Roger L. Simon

Learning to live with victory: on Skype with Michael Yon

One of the great pluses of my job at PJM/Pajamas TV is I get to work with people like Michael Yon. Whenever I get an email from Michael, I quickly check on Skype to see if he’s there for us to record a quick video interview.  (Yon’s lifestyle is, to put it mildly, considerably more erratic and dangerous than mine. I have to seize targets of opportunity.) I caught up with him early this Sunday morning at at 9:30 AM LA time.  He was in a trailer in Kandahar, Afghanistan where it was twelve hours later for him.

Michael, who was about to embed with an unspecified military operation in the Afghani mountains, seemed elated by his recent trip to Iraq.  That war was substantially over, he said. He was able to go many places in that country now without body armor, a new event for him. Iraqis he met were even more optimistic about their future.  When he told one man he would be back in Iraq for a vacation in ten years, that man predicted five.  (You can hear more of this when we post the full interview on PJTV next week.)

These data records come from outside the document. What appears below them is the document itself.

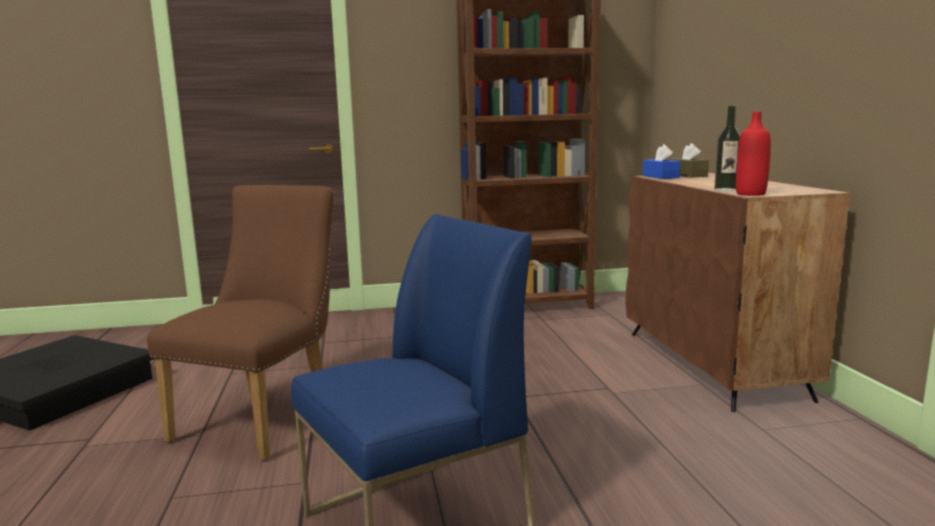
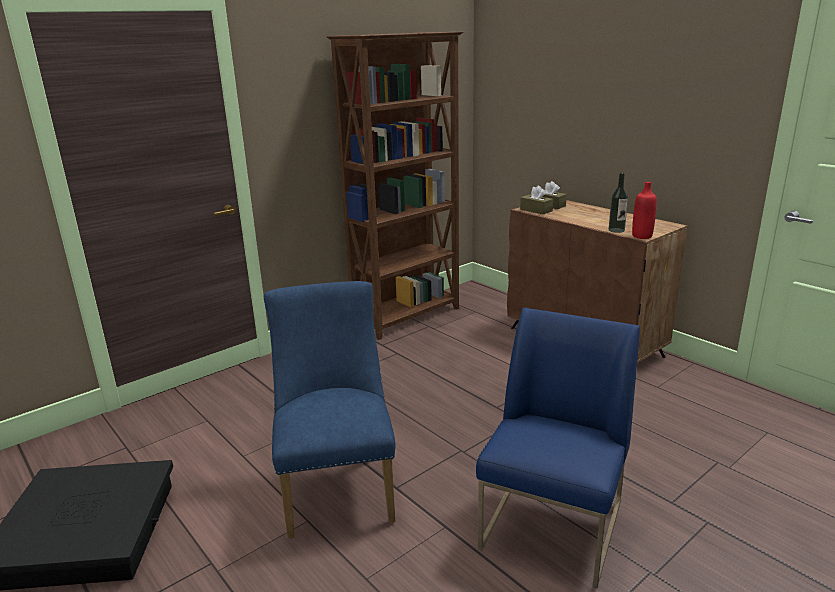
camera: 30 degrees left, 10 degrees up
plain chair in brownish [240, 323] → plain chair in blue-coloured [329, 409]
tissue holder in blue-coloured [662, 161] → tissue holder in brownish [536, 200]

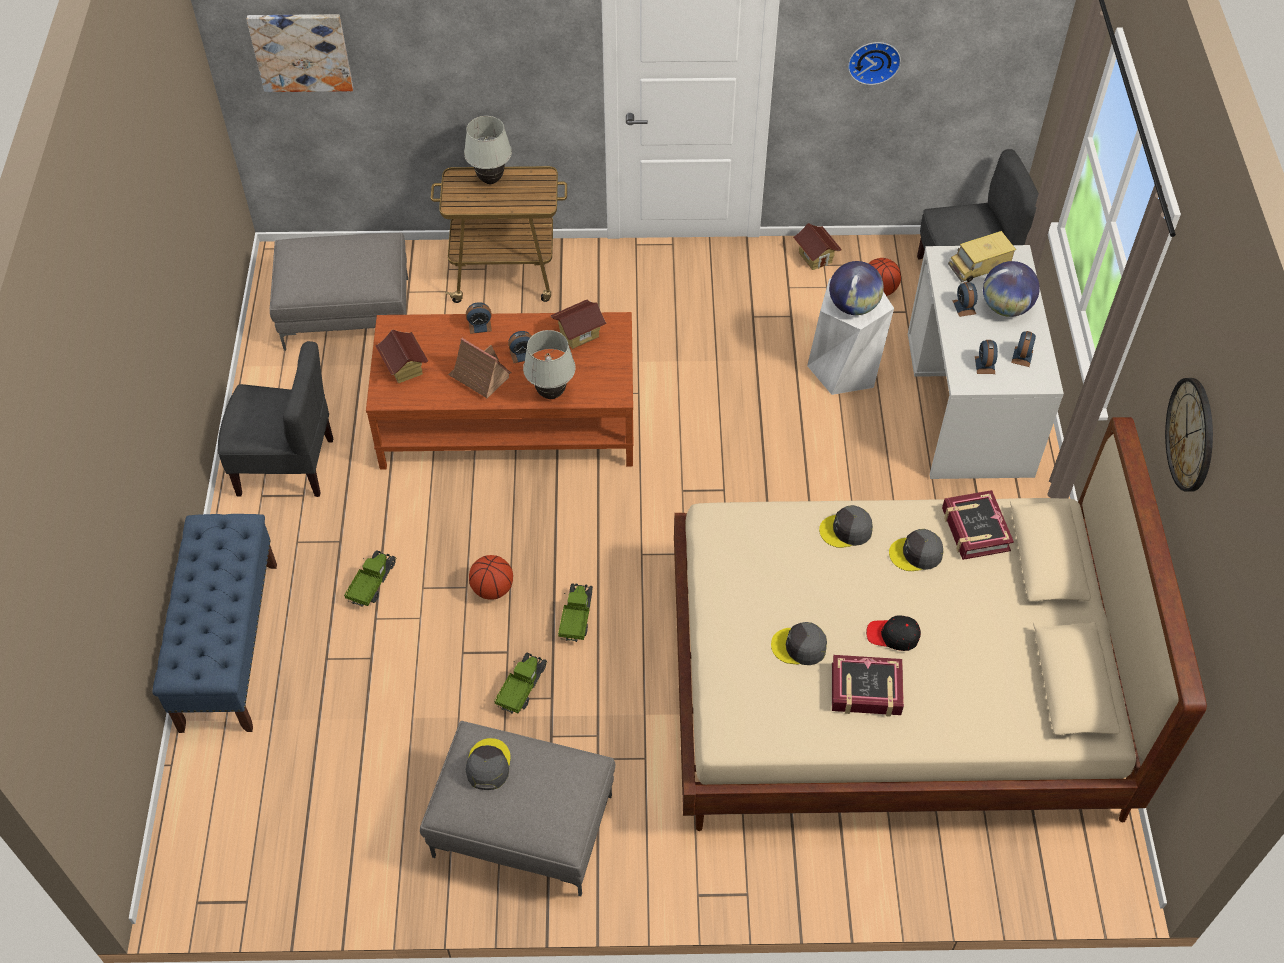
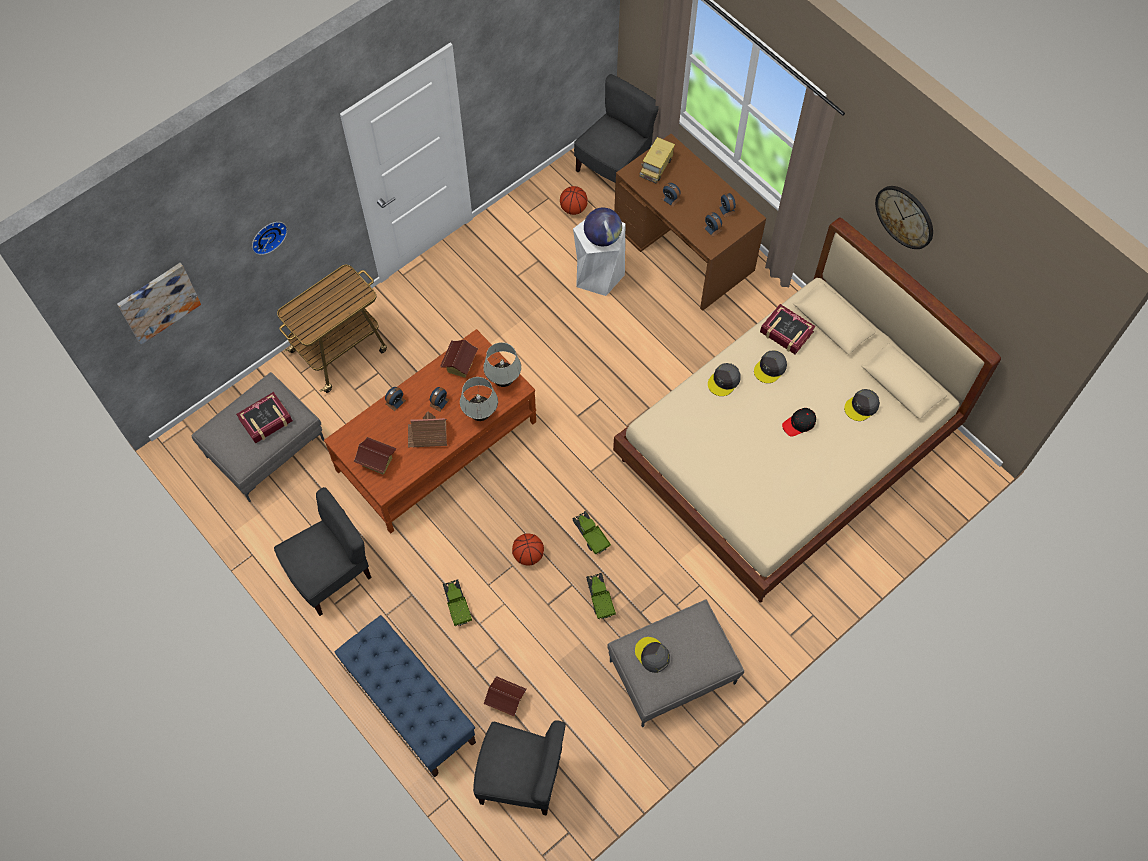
camera: 40 degrees left, 10 degrees up
table lamp in white [488, 150] → table lamp in white [502, 364], moved
baseball cap in grey [799, 643] → baseball cap in grey [862, 405], moved
miniature house [817, 246] → miniature house [504, 696], moved
bound book [868, 686] → bound book [264, 418], moved
clock on the wall [874, 63] → clock on the wall [269, 238], moved
desk in white [986, 362] → desk in brownish [690, 222]
globe [1011, 289] → -
- → plain chair in grey [519, 768]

Listening to this optimism at first made me testy.  How come this victory for democracy is being treated as such a trivial event by our media (if it is being reported at all)?   But then I remembered that greatest of all cliches–“No good deed goes unpunished”–and that second greatest of all cliches–“Virtue is its own reward”. And  I calmed down somewhat.

Although he may not have realized it, it was Yon himself who helped me through this.  When you watch the war and the warriors at close hand, as he has, your perspective is different.  And the fruits of victory don’t have to appear (or not) on the front page of the New York Times or on the six o’clock CBS News.  They appear on the ground in the real lives of people, in this case mostly Iraqi people, but also among our troops who have the deep satisfaction of having done good in the world.  These same troops, Yon told me, are often more optimistic than he is about the future of Afghanistan.  Talking to Michael in Kandahar, the onetime home of Taliban leader Mullah Omar, was also reassuring.  Omar may be still alive, but he wasn’t there.  The religious madman has to live in hiding.

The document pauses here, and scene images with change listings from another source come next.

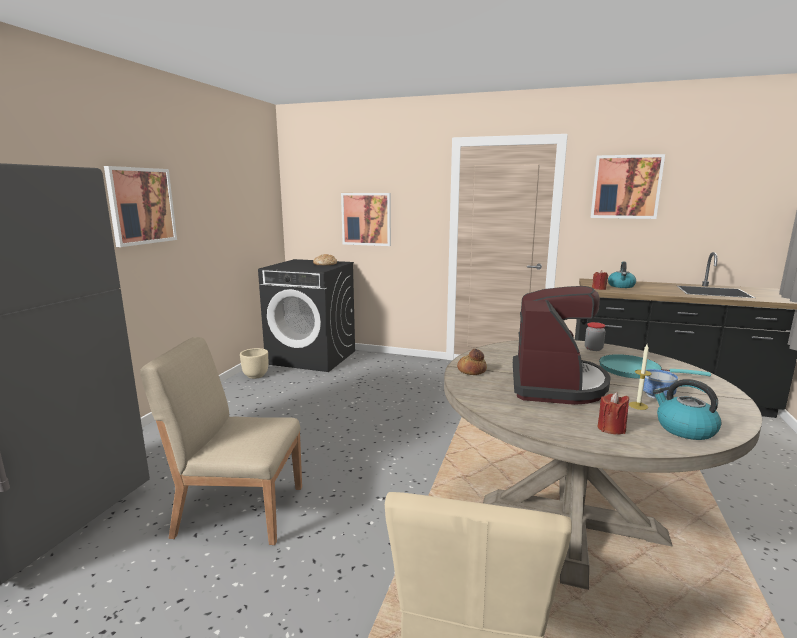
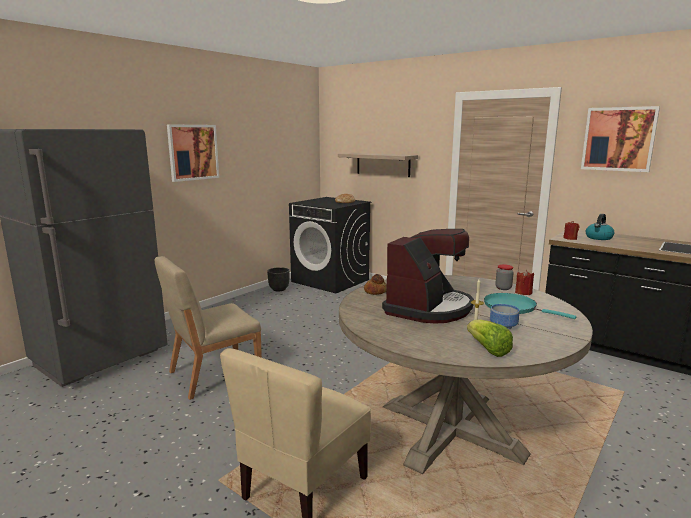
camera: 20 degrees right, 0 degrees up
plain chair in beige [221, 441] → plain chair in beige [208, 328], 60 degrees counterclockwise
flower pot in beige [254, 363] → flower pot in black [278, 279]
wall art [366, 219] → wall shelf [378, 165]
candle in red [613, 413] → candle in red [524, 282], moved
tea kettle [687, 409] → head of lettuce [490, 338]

Another interesting, and positive, factor Yon reported is that our troops are not particularly worried about Obama’s election.  They believe the new president will support them in Afghanistan, just as McCain would have.  And my guess is that he will.  Part of the reason for that is the great success in Iraq (which I will be surprised if Obama really acknowledges).  Troops and materiel will be liberated for the ongoing struggle against the Taliban in the cold Afghani winter.  Pajamas TV will be there in the person of Michael Yon (with high definition camera).  My guess is his reporting will be more solid and deeper than anything on CNN or Fox.  Indeed, that’s not a guess.  It’s a fact. You won’t want to miss it.